Compounding this situation is the realisation of how little understanding there currently is surrounding PMDD. From medical professionals to the general public, awareness is limited and I am continually facing opinions that never fail to astound me in their ignorance. PMDD is a physical illness and just like any other, my symptoms have both a biological origin and cure. It is not ‘all in my head’ and having a hysterectomy at twenty-eight is not a choice, yet medical professionals routinely break my heart with their cynicism and ill-informed judgments. I should not have to fight for understanding for a medical condition and I should not have to fight for treatment, however, this is where I continually find myself.
It is at times like these when the world feels stacked against me once again, that I have to remind myself that I am alive, that I finally know what I am battling and that there is an end.
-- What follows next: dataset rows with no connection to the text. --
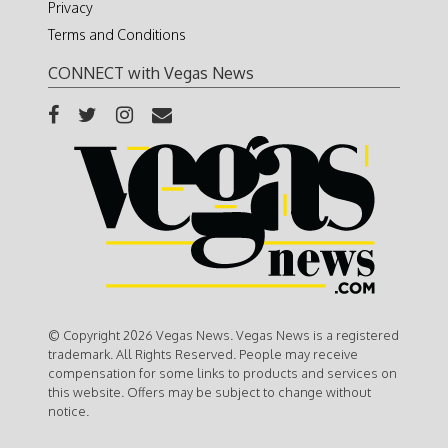
Privacy
Terms and Conditions
CONNECT with Vegas News
© Copyright 2026 Vegas News. Vegas News is a registered
trademark. All Rights Reserved. People may receive
compensation for some links to products and services on
this website. Offers may be subject to change without
notice.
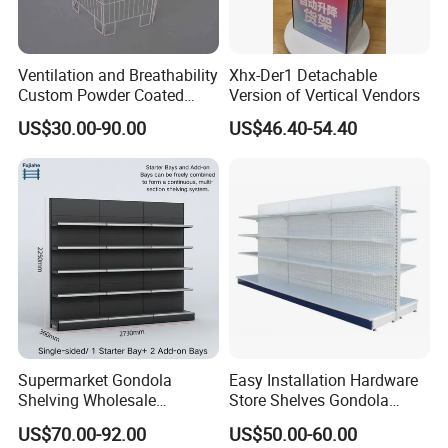
Ventilation and Breathability
Xhx-Der1 Detachable
Custom Powder Coated
Version of Vertical Vendors
Steel Kitchen Wire Mesh
US$30.00-90.00
US$46.40-54.40
Shelving
Supermarket Gondola
Easy Installation Hardware
Shelving Wholesale
Store Shelves Gondola
Supermarket Shelves for
Goods Supermarket Shelf
US$70.00-92.00
US$50.00-60.00
Retail Store Rack Shelving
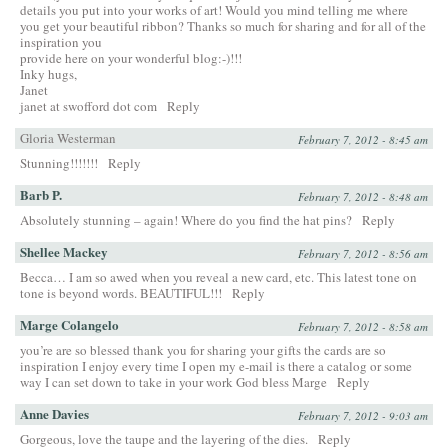
details you put into your works of art! Would you mind telling me where
you get your beautiful ribbon? Thanks so much for sharing and for all of the
inspiration you
provide here on your wonderful blog:-)!!!
Inky hugs,
Janet
janet at swofford dot com
Reply
Gloria Westerman
February 7, 2012 - 8:45 am
Stunning!!!!!!!
Reply
Barb P.
February 7, 2012 - 8:48 am
Absolutely stunning – again! Where do you find the hat pins?
Reply
Shellee Mackey
February 7, 2012 - 8:56 am
Becca… I am so awed when you reveal a new card, etc. This latest tone on
tone is beyond words. BEAUTIFUL!!!
Reply
Marge Colangelo
February 7, 2012 - 8:58 am
you’re are so blessed thank you for sharing your gifts the cards are so
inspiration I enjoy every time I open my e-mail is there a catalog or some
way I can set down to take in your work God bless Marge
Reply
Anne Davies
February 7, 2012 - 9:03 am
Gorgeous, love the taupe and the layering of the dies.
Reply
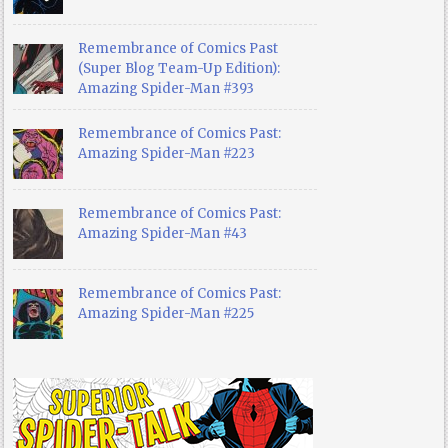
Remembrance of Comics Past
(Super Blog Team-Up Edition):
Amazing Spider-Man #393
Remembrance of Comics Past:
Amazing Spider-Man #223
Remembrance of Comics Past:
Amazing Spider-Man #43
Remembrance of Comics Past:
Amazing Spider-Man #225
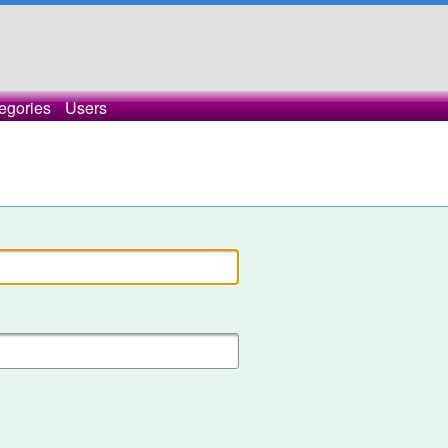
egories
Users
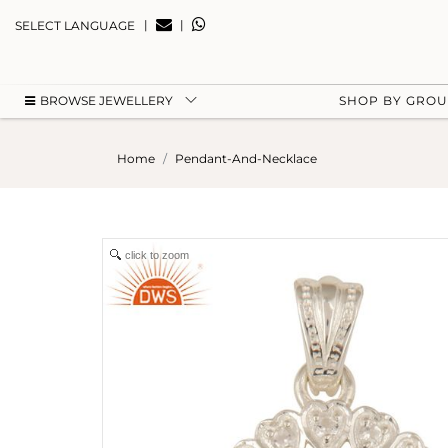
|
|
SELECT LANGUAGE
BROWSE JEWELLERY
SHOP BY GRO
Home
Pendant-And-Necklace
click to zoom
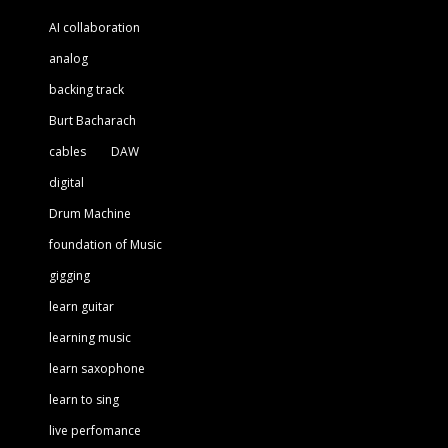
AI collaboration
analog
backing track
Burt Bacharach
cables
DAW
digital
Drum Machine
foundation of Music
gigging
learn guitar
learning music
learn saxophone
learn to sing
live perfomance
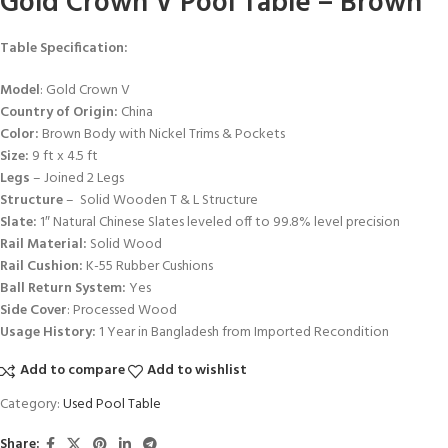
Gold Crown V Pool Table – Brown
Table Specification:
Model
: Gold Crown V
Country of Origin:
China
Color:
Brown Body with Nickel Trims & Pockets
Size:
9 ft x 4.5 ft
Legs
– Joined 2 Legs
Structure
– Solid Wooden T & L Structure
Slate:
1″ Natural Chinese Slates leveled off to 99.8% level precision
Rail Material:
Solid Wood
Rail Cushion:
K-55 Rubber Cushions
Ball Return System:
Yes
Side Cover
: Processed Wood
Usage History:
1 Year in Bangladesh from Imported Recondition
Add to compare
Add to wishlist
Category:
Used Pool Table
Share:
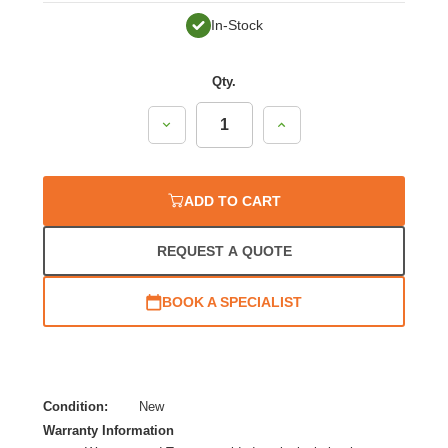
In-Stock
Qty.
Decrease
Increase
Quantity:
Quantity:
ADD TO CART
REQUEST A QUOTE
BOOK A SPECIALIST
Condition:
New
Warranty Information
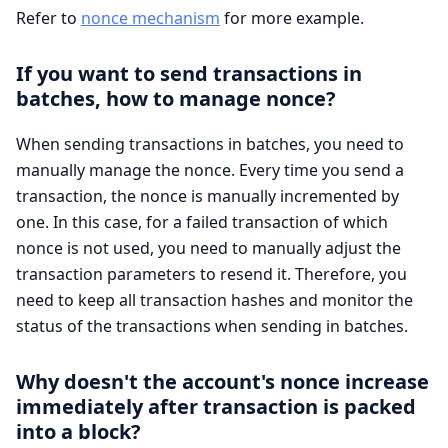
Refer to
nonce mechanism
for more example.
If you want to send transactions in
batches, how to manage nonce?
When sending transactions in batches, you need to
manually manage the nonce. Every time you send a
transaction, the nonce is manually incremented by
one. In this case, for a failed transaction of which
nonce is not used, you need to manually adjust the
transaction parameters to resend it. Therefore, you
need to keep all transaction hashes and monitor the
status of the transactions when sending in batches.
Why doesn't the account's nonce increase
immediately after transaction is packed
into a block?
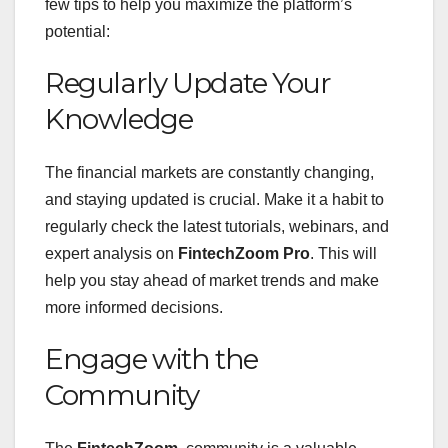
few tips to help you maximize the platform’s
potential:
Regularly Update Your
Knowledge
The financial markets are constantly changing,
and staying updated is crucial. Make it a habit to
regularly check the latest tutorials, webinars, and
expert analysis on
FintechZoom Pro
. This will
help you stay ahead of market trends and make
more informed decisions.
Engage with the
Community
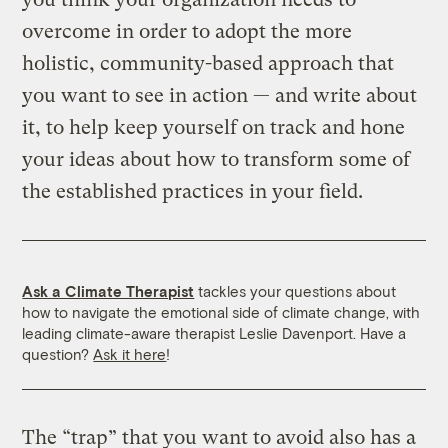
overcome in order to adopt the more
holistic, community-based approach that
you want to see in action — and write about
it, to help keep yourself on track and hone
your ideas about how to transform some of
the established practices in your field.
Ask a Climate Therapist
tackles your questions about
how to navigate the emotional side of climate change, with
leading climate-aware therapist Leslie Davenport. Have a
question?
Ask it here
!
The “trap” that you want to avoid also has a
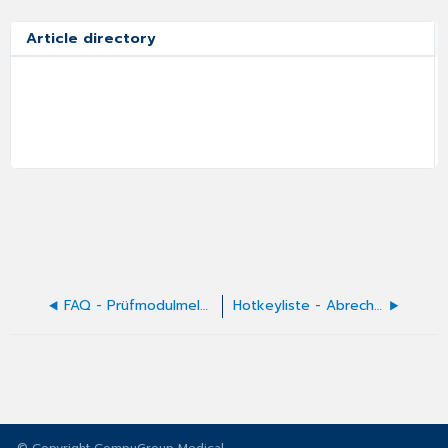
Article directory
FAQ - Prüfmodulmeldungen
Hotkeyliste - Abrechnung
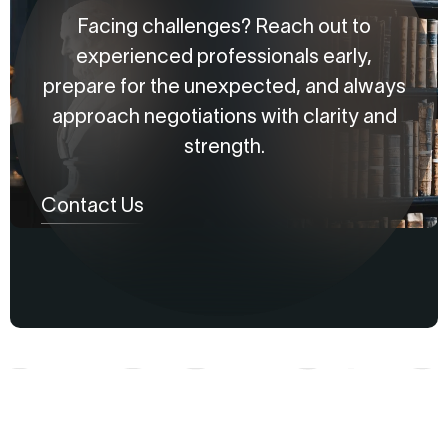
Facing challenges? Reach out to
experienced professionals early,
prepare for the unexpected, and always
approach negotiations with clarity and
strength.
Contact Us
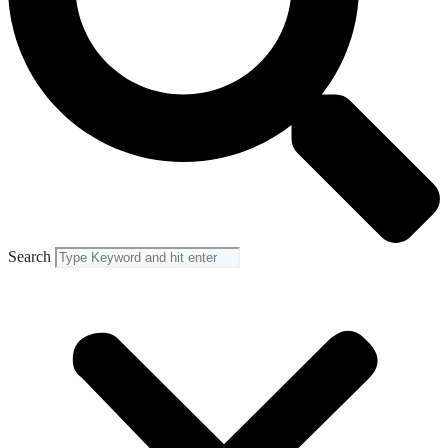
Search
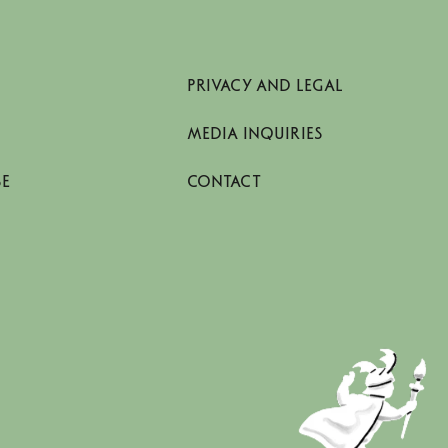
PRIVACY AND LEGAL
MEDIA INQUIRIES
SE
CONTACT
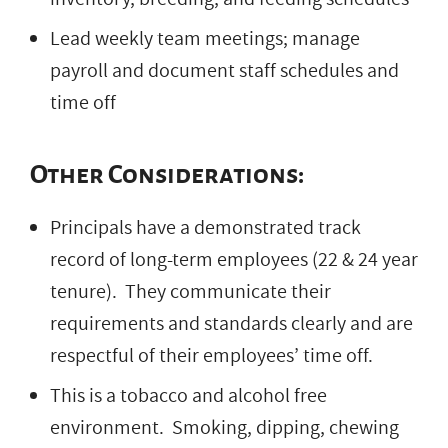
Lead weekly team meetings; manage
payroll and document staff schedules and
time off
Other Considerations:
Principals have a demonstrated track
record of long-term employees (22 & 24 year
tenure). They communicate their
requirements and standards clearly and are
respectful of their employees’ time off.
This is a tobacco and alcohol free
environment. Smoking, dipping, chewing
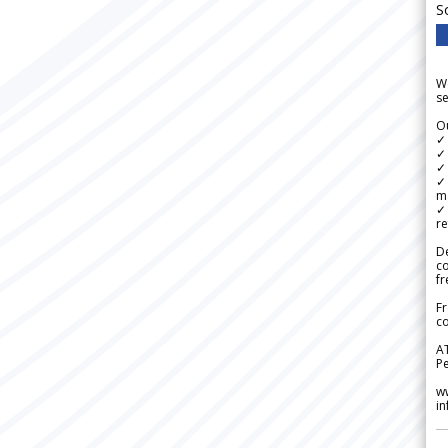
S
We
se
Ou
✓
✓ 
✓ 
✓ 
m
✓
re
De
c
fr
Fr
co
A
Pe
w
i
Despite everything that I have been through, I am so unbelievably grateful to be one of the lucky ones; one of the women who made it to receiving a correct diagnosis of PMDD. My story so very nearly had a different ending and undoubtedly does for many other women whose symptoms are misdiagnosed as mental illness. I am so incredibly indebted to those individuals who worked tirelessly to keep me on this earth and for my family for never letting me go. Next year is my big 3-0. My only wish is for this birthday to be characterised by being the strongest version of myself so far; the birthday where I begin a decade of making new memories for the milestones that we never expected me to reach.